A esquerda não entendeu ainda, por exemplo, a definição do que eu costumo dar como de um hospital público. Eu acho que preenche três condições: não tem fila para entrar, não se sai doente e nem precisa pagar. Para mim isso é público. Pode ser um hospital particular em convênio com algum setor governamental. Isso vale até para escola. Eu não descarto a possibilidade de escolas com parcerias público-privadas, que é assim que chama. A esquerda não entendeu ainda. Acha que a escola pública é a escola estatal. Tem escola estatal que não é pública, que não presta o serviço que nossas crianças precisam. E pode haver escolas particulares que são públicas, se atendem bem o que a população e as crianças precisam sem que os pais tenham que pagar. Vou dar um exemplo: o Bradesco — sem querer fazer propaganda, nem tenho conta nesse banco — tem uma fundação, a Fundação Bradesco. Ela tem uma rede de escolas da Fundação, que é uma instituição privada. Mas as escolas do Bradesco são públicas. Porque são de alta qualidade, preenchem um vazio muito grande numa demanda de educação nas camadas pobres, de forma gratuita, com alta qualidade. Eu falo dessa Fundação porque é a que conheço mais, mas vale para muitas outras. A esquerda está velha, ainda achando que público é sinônimo de estatal.

IHU On-Line – Que Brasil teremos nos próximos quatro anos?

Cristovam Buarque – Eu imagino que não vá ser muito diferente do que está posto aí. Até porque temos um governo que acaba de começar e que tem um mandato de quatro anos e que só em caso muito excepcional esse mandato seria interrompido. Eu não vejo a possibilidade de termos uma mudança.

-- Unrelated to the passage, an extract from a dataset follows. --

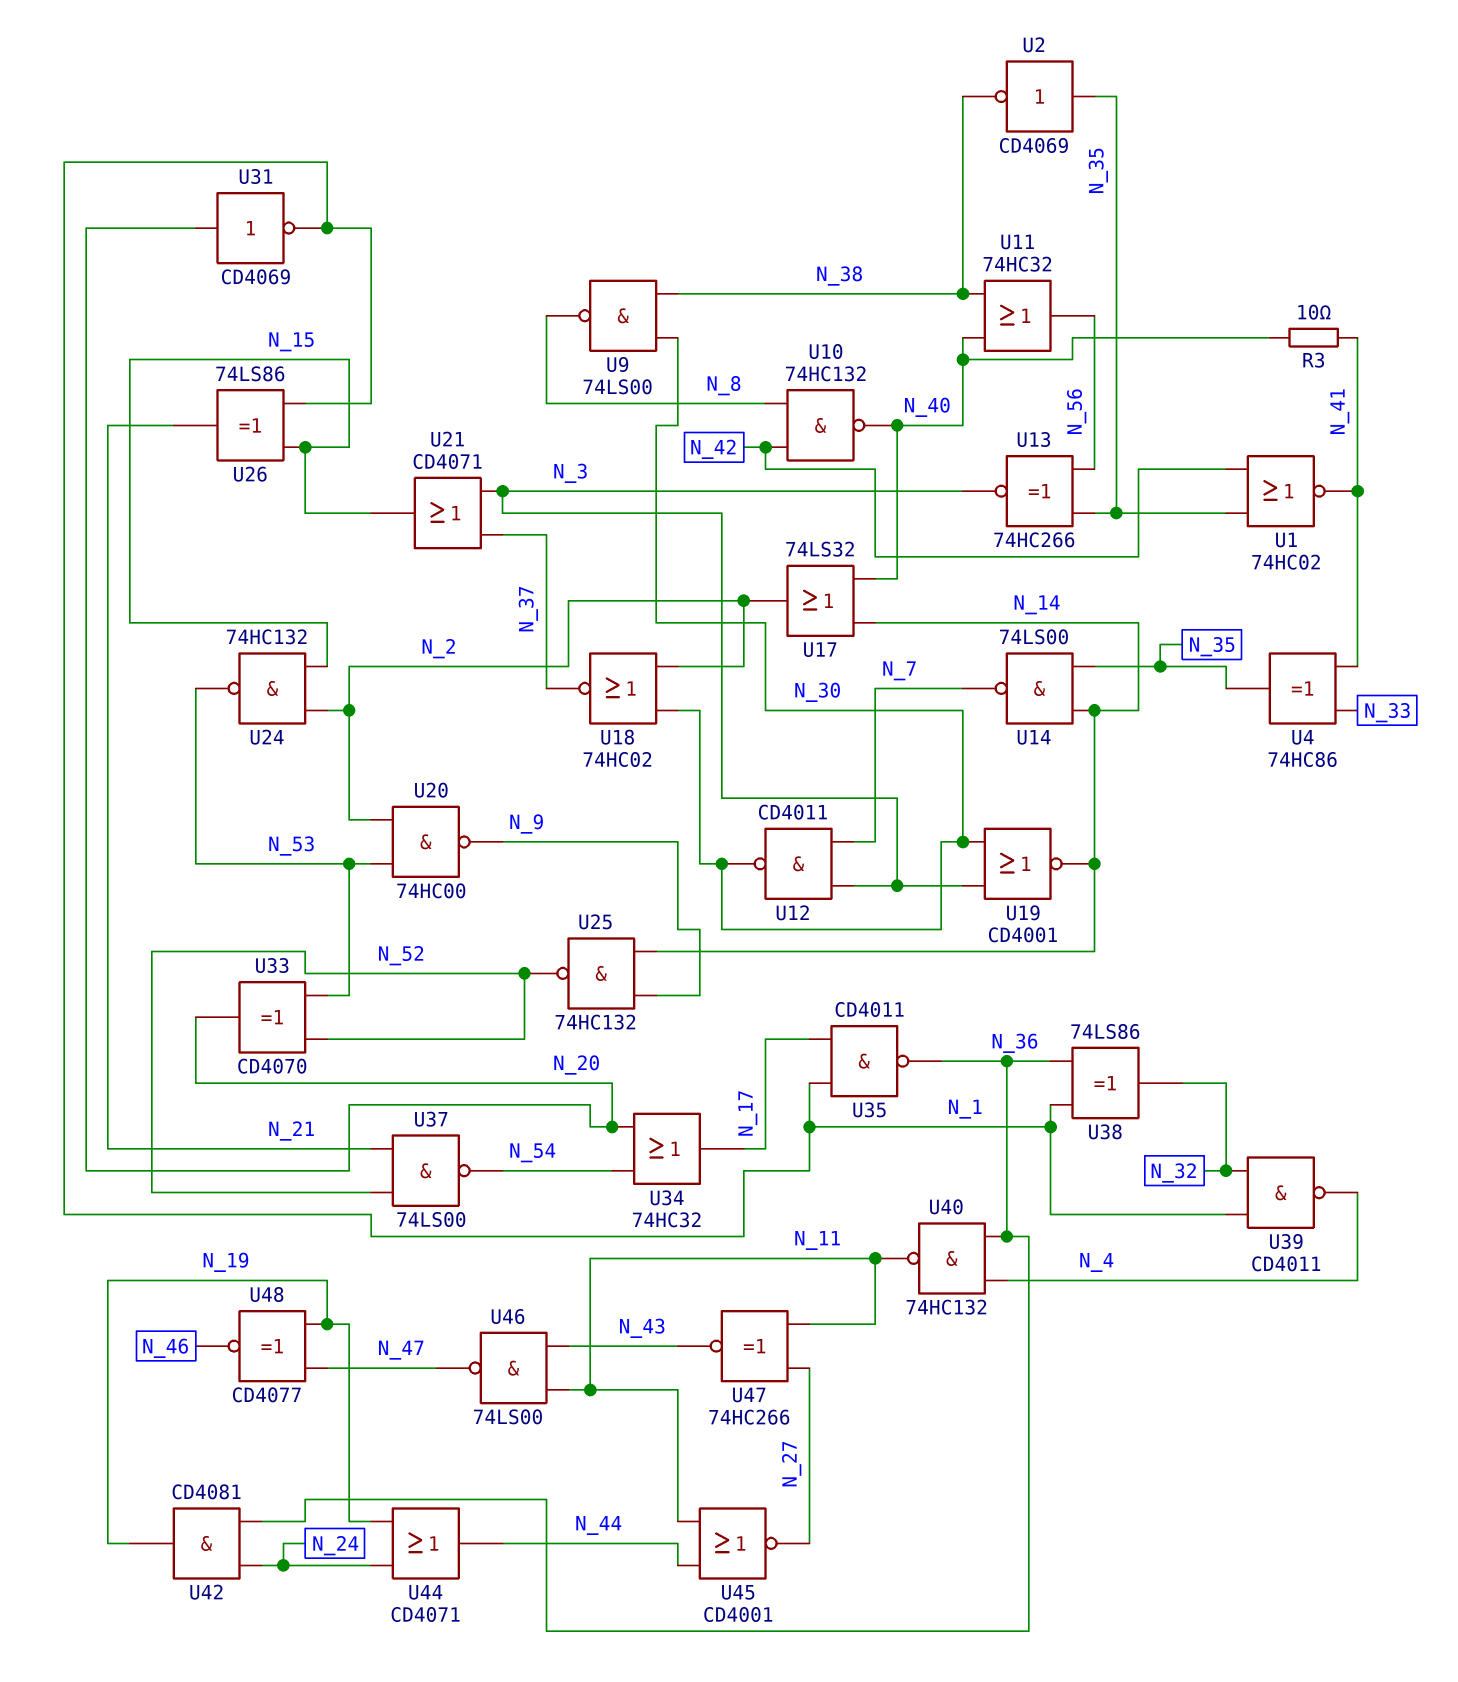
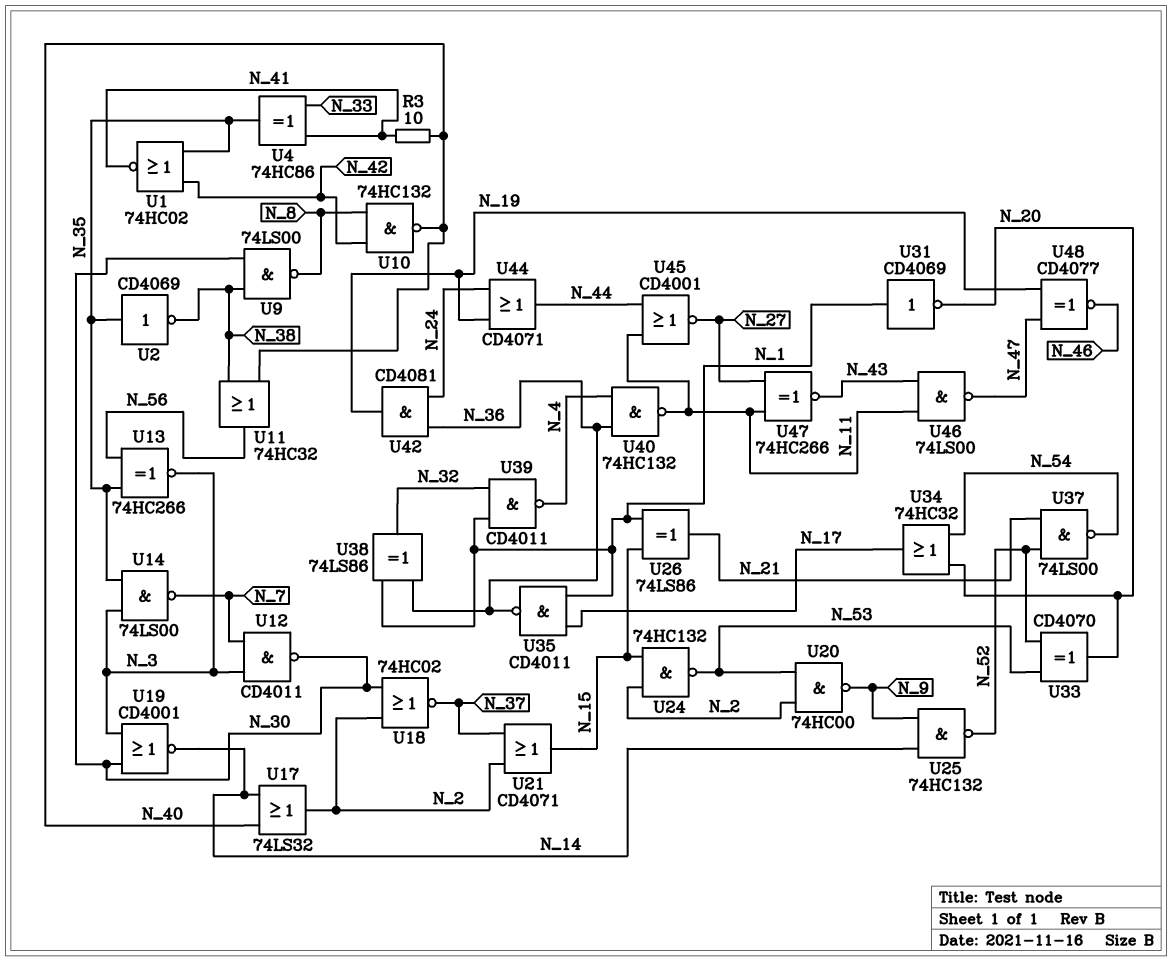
U14: NAND 74LS00 (in N_14, in N_35, out N_7) -> NAND 74LS00 (in N_3, in N_35, out N_7)
U21: OR CD4071 (in N_3, in N_37, out N_15) -> OR CD4071 (in N_2, in N_37, out N_15)
U31: NOT CD4069 (in N_20, out N_1) -> NOT CD4069 (in N_1, out N_20)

Acho que é possível que, em quatro anos, se saia dessa crise que está aí se a presidente decidir conversar com as oposições com todas as forças. Se as oposições aceitarem a responsabilidade que têm diante do país de dizerem à presidente que foi eleita: ela está querendo conversar, vamos levar nossas propostas. Se criar um governo capaz de tirar dessa crise imediata, não deixar que a inflação estoure, não deixar acabar com os programas de transferência de renda que mantêm a pobreza comendo, retomando um pouco de crescimento.

O Brasil que eu gostaria de ver é aquele em que o filho do mais pobre estuda na escola do filho do mais rico. A escola do filho do trabalhador não é diferente da escola do filho do patrão e que, ao lado da escola, temos uma mídia e o papel da família juntos construindo uma nova mente. Isso acho que não vai ser em quatro anos. Vai levar muito tempo até que a gente consiga. Vou dar um passo que simboliza isso: seria preciso que o Lula conversasse com o Fernando Henrique Cardoso, que as lideranças deles dois trouxessem para os outros políticos do Brasil, dos outros partidos, a ideia de que o Brasil precisa de uma espécie de acordo para não deixar continuar essa acefalia que estamos vivendo por falta de liderança intelectual, para pensar alternativas, lideranças políticas, para conduzir o processo, e liderança ética, para parar a corrupção. Eu simbolizei nestas duas figuras o que acho que nós políticos deveríamos estar fazendo. Chegando a um grande acordo nacional para salvar o Brasil deste momento de crise.